The Times (UK) has written that Alina Ibragimova performs with “a mixture of total abandonment and total control that is in no way contradictory” and that she is “destined to be a force in the classical music firmament for decades to come”.
Alina Ibragimova’s repertoire extends from Baroque to contemporary works, and she performs on both modern and period instruments. She plays the Venetian violin made by Pietro Guarneri in 1738. This violin was given to her by Georg von Opel.
Daughter of a famous double bass player Rinat Ibragimov, Alina Ibragimova was born in Russia in 1985. The future violinist started at the Gnessin State Musical College in Moscow, but in 1995 her father took up the post of principal double bass with the London Symphony Orchestra, and the family moved to live in England. There Alina began her studies at the Yehudi Menuhin School. Later she went on to the Royal College of Music, studying under Natalya Boyarskaya, Gordan Nikolitch and Christian Tetzlaff.
At only 28 she has already performed concertos with the world famous orchestras: the London Symphony Orchestra, the BBC Symphony Orchestra, the Konzerthausorchester Berlin, the Stuttgart Radio Symphony Orchestra, the Hallé, the Netherlands Radio Philharmonic Orchestra and the London Philharmonic Orchestra. She worked with outstanding conductors including Sir Charles Mackerras, Sir John Eliot Gardiner, Sir Mark Philip Elder, Carlo Rizzi, Yannick Nézet-Séguin and Gianandrea Noseda.
Alina Ibragimova is famous not only in Britain. European and American audiences are familiar with her performances. In recital and chamber music the violin has appeared at venues including the Wigmore Hall London, the Concertgebouw in Amsterdam, Salzburg Mozarteum, the Viennese Music Association, Carnegie Hall in New York, the Centre for Fine Arts in Brussels and the Vancouver Recital Society.
She has been the recipient of a number of prestigious awards including Borletti-Buitoni Trust award and Classical BRIT award for “Young British Classical Performer”. Also Alina Ibragimova was a member of the BBC Radio 3 New Generation Artists scheme.

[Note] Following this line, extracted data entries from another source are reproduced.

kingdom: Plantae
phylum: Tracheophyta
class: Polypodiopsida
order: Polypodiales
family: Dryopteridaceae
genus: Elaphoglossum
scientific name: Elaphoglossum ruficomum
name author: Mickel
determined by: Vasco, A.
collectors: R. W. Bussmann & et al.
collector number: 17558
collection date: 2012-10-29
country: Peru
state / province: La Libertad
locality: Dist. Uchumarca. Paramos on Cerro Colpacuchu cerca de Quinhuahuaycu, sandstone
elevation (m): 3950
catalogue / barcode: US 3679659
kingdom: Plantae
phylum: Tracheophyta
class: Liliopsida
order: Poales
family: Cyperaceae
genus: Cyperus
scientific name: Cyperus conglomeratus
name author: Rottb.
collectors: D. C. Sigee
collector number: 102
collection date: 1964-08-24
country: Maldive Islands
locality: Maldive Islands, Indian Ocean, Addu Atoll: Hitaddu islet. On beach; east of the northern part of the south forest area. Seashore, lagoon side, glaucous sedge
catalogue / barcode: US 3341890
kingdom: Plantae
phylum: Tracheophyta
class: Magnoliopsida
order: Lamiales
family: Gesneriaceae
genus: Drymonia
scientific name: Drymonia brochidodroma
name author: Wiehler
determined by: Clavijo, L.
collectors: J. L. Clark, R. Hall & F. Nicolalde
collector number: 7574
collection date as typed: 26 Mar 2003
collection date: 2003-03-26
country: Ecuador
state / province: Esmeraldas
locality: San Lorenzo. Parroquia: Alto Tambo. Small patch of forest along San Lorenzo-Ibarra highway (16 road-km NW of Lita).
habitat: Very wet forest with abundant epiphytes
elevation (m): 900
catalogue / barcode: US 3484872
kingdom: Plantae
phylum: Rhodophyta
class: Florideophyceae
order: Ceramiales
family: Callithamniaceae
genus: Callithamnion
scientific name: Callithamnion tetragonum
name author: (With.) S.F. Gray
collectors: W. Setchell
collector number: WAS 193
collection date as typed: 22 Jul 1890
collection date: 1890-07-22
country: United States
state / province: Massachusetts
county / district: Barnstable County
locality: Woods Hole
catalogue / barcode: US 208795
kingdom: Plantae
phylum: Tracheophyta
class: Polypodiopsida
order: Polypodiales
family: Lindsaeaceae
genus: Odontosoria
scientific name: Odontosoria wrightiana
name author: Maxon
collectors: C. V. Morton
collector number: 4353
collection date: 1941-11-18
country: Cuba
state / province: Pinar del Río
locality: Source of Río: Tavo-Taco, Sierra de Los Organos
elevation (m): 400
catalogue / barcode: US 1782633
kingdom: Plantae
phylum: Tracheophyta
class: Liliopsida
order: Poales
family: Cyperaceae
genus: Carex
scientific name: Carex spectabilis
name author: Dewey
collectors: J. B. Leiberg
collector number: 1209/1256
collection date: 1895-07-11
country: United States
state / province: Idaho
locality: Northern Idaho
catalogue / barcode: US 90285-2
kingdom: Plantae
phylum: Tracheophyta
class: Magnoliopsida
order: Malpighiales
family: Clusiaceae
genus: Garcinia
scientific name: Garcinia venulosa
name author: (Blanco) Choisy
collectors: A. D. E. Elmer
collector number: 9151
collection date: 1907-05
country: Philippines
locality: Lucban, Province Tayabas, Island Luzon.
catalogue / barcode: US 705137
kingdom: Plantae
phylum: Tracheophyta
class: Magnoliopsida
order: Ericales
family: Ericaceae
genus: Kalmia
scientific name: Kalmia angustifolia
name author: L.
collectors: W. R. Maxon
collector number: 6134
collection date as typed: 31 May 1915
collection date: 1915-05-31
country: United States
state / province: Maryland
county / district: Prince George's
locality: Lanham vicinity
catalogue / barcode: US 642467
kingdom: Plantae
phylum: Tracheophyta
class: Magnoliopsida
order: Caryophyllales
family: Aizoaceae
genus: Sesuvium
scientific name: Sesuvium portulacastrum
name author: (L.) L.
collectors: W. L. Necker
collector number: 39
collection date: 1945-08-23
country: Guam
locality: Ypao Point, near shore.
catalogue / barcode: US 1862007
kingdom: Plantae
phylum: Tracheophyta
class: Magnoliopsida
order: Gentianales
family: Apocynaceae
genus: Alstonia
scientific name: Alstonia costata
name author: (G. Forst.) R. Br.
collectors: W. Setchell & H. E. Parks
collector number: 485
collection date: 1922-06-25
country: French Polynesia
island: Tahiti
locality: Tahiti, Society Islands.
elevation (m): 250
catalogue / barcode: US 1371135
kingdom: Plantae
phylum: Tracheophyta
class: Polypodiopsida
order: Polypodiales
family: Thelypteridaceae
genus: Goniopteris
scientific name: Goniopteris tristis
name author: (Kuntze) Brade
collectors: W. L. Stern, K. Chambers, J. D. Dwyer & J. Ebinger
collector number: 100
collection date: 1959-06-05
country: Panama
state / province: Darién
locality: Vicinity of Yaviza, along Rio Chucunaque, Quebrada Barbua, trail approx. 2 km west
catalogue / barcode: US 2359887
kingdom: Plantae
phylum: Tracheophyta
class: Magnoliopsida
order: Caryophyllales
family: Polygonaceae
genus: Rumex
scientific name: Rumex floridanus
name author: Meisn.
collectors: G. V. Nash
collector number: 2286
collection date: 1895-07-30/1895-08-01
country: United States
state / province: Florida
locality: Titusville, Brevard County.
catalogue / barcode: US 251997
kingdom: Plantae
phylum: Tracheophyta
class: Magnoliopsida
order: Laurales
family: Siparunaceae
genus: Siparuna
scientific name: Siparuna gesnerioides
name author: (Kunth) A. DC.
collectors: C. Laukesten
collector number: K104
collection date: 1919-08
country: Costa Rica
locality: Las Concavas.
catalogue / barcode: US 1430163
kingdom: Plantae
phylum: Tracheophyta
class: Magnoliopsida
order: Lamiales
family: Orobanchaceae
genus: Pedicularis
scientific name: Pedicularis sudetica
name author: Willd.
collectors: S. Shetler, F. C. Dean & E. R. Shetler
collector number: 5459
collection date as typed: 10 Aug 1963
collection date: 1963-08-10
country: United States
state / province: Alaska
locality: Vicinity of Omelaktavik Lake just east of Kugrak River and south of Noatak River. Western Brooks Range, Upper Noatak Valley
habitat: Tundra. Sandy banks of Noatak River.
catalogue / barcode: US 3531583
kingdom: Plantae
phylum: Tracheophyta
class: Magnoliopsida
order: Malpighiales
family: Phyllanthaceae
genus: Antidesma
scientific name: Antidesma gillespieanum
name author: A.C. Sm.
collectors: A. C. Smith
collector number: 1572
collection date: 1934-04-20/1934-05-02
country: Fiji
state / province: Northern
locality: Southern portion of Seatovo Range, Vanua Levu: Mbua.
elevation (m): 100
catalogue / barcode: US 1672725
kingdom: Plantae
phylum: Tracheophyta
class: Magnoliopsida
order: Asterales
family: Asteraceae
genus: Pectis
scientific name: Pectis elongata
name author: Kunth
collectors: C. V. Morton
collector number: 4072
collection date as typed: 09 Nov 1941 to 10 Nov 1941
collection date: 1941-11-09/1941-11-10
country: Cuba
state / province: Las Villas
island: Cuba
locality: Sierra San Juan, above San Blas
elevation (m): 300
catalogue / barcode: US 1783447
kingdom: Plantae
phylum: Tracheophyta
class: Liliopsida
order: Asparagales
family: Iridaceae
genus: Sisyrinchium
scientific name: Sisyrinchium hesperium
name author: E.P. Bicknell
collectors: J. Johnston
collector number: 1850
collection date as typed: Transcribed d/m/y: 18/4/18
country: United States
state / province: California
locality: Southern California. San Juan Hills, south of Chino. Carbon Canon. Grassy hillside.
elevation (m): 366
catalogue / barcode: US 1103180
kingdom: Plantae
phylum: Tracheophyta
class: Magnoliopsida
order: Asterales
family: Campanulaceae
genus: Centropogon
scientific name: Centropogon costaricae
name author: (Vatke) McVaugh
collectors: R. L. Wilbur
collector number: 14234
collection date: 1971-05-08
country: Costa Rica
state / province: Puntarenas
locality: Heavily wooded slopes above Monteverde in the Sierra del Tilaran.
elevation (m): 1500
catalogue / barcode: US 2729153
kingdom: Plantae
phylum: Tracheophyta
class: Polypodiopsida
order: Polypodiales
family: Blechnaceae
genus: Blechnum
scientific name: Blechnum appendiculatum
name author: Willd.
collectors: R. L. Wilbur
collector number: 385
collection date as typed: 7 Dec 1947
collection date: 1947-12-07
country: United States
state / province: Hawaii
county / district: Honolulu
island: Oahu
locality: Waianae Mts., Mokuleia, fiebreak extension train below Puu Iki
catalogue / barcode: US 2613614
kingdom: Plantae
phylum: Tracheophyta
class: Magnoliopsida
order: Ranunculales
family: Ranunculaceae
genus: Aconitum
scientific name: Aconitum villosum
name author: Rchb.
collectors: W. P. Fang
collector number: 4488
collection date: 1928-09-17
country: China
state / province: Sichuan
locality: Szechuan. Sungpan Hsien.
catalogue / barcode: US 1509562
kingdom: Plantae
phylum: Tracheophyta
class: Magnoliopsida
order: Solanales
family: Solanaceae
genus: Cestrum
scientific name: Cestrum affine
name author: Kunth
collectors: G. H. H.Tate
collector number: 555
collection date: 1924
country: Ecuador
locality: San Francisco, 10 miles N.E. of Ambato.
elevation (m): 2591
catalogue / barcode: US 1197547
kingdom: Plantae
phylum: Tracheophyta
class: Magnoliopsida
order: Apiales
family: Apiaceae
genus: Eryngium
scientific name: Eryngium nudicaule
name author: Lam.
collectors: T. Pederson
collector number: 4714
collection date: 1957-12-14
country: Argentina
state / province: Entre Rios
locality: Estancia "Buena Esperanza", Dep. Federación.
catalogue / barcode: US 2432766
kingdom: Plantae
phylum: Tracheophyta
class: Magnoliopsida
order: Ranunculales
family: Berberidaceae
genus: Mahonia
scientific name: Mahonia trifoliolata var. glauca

“Four notes. That’s all it took for Alina Ibragimova to entrance her audience in the first of Bath’s Bachfest concerts. As she began to play, there was an instant, magical hush in the audience. By the end of the fiendish solo violin piece [Biber Passacaglia], it scarcely seemed surprising that one audience member uttered a breathless but clearly audible ‘wow’. At moments in the Concerto the tempos seemed on the edge of plausibility, but they never toppled over, and this was a performance of exquisite, lyrical joy. Ibragimova’s spontaneous smile at the end, so different from the fierce concentration with which she’d begun, seemed to echo the audience’s delight”.